→ **Directions**:
Your reply should be only the number of lines in the material below that include the word "deeper".
-.-.-
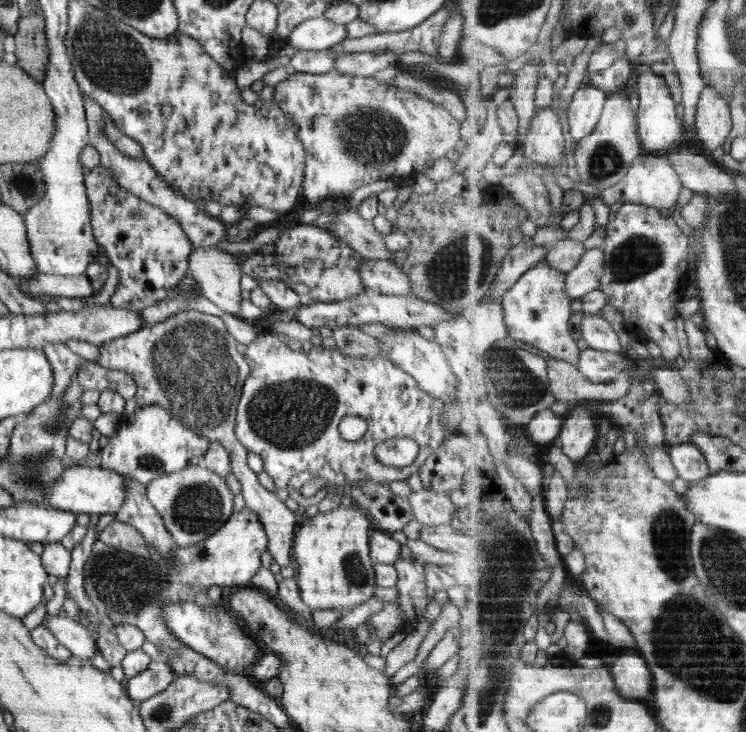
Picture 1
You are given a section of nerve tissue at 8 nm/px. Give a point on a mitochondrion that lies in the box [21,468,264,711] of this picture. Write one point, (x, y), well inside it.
(124, 586)

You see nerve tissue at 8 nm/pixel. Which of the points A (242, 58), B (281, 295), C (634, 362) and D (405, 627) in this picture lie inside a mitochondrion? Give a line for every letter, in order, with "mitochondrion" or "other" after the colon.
A: other
B: other
C: other
D: other

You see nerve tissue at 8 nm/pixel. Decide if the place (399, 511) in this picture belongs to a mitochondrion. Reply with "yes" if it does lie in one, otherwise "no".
no

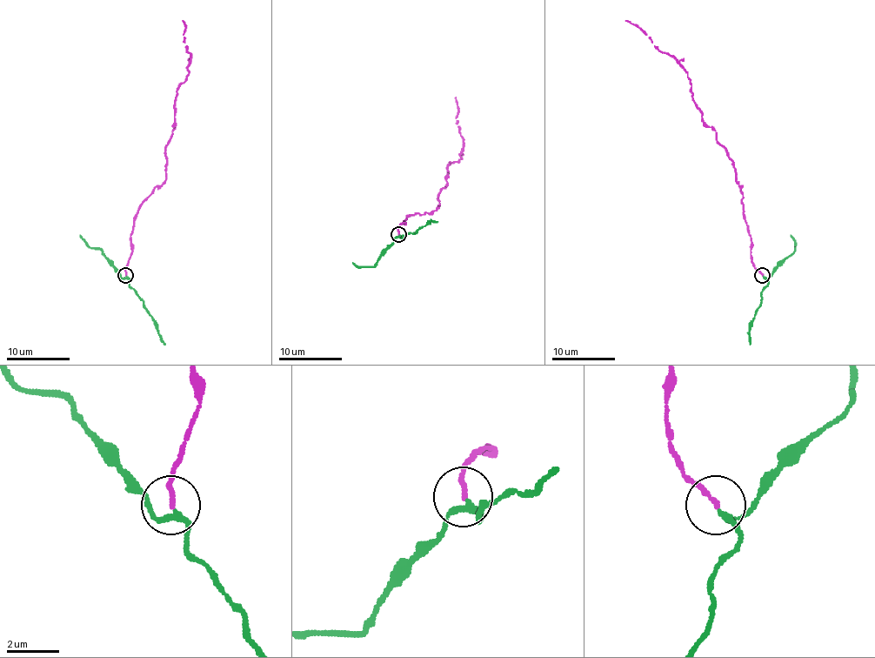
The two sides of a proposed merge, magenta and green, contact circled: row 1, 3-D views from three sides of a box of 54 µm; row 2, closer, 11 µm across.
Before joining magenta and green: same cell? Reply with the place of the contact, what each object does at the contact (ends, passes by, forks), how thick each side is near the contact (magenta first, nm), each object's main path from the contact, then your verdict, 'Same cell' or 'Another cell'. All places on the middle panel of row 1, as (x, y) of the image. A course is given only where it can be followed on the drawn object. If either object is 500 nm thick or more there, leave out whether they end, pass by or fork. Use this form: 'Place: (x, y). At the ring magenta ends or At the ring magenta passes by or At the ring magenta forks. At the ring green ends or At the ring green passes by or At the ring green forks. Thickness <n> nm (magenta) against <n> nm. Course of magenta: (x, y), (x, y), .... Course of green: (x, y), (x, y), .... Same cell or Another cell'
Place: (398, 234). At the ring magenta ends. At the ring green passes by. Thickness 180 nm (magenta) against 200 nm. Course of magenta: (397, 234), (401, 224), (412, 214), (438, 207), (446, 166), (461, 158), (454, 97). Course of green: (399, 234), (403, 239), (407, 232), (415, 232), (429, 220), (437, 222). Same cell

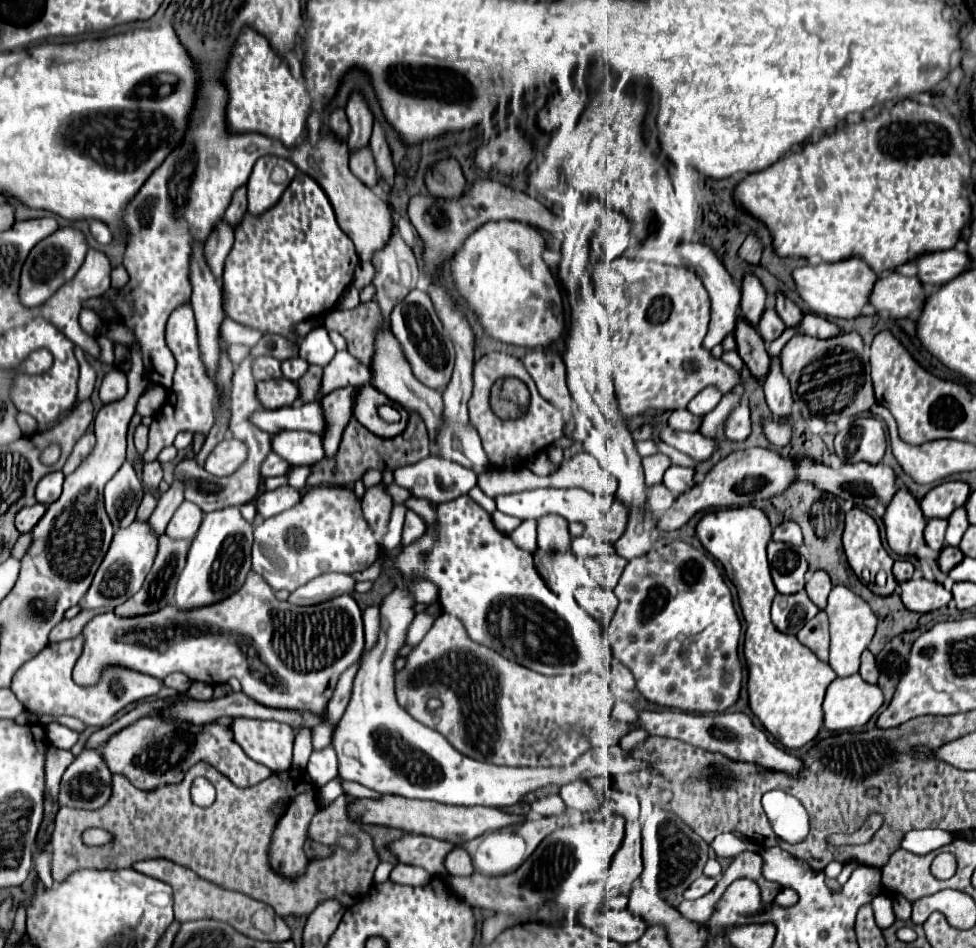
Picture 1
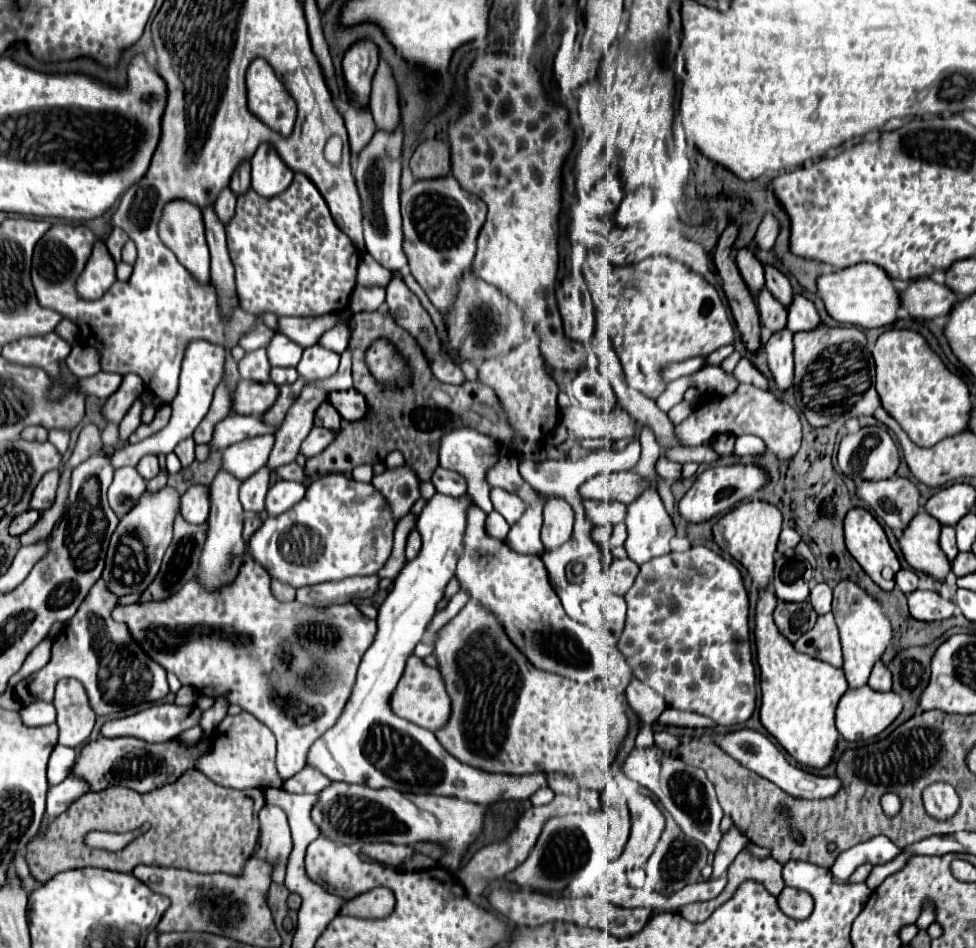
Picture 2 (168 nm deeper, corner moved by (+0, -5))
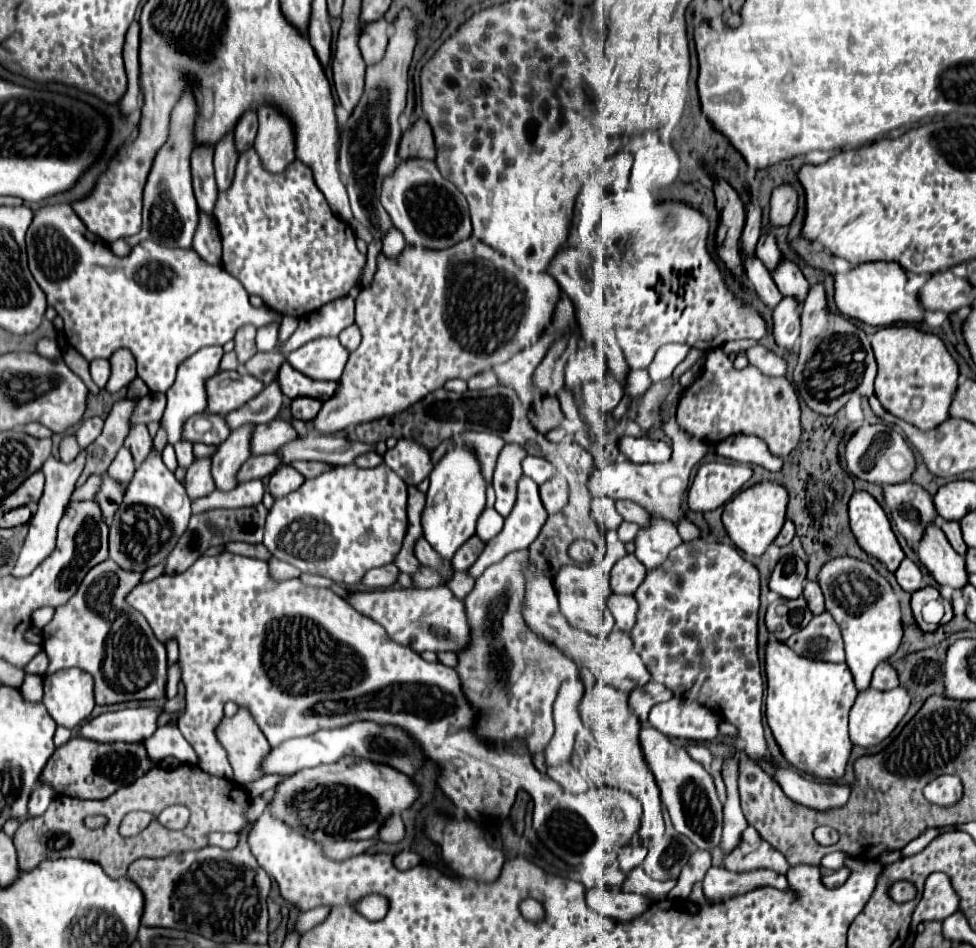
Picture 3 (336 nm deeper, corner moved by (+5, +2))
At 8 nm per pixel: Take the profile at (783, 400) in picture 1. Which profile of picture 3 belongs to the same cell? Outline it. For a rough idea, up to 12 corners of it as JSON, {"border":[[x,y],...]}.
{"border":[[800,301],[774,309],[774,337],[792,349],[800,337]]}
-.-.-
→ **Result of this exercise**:
2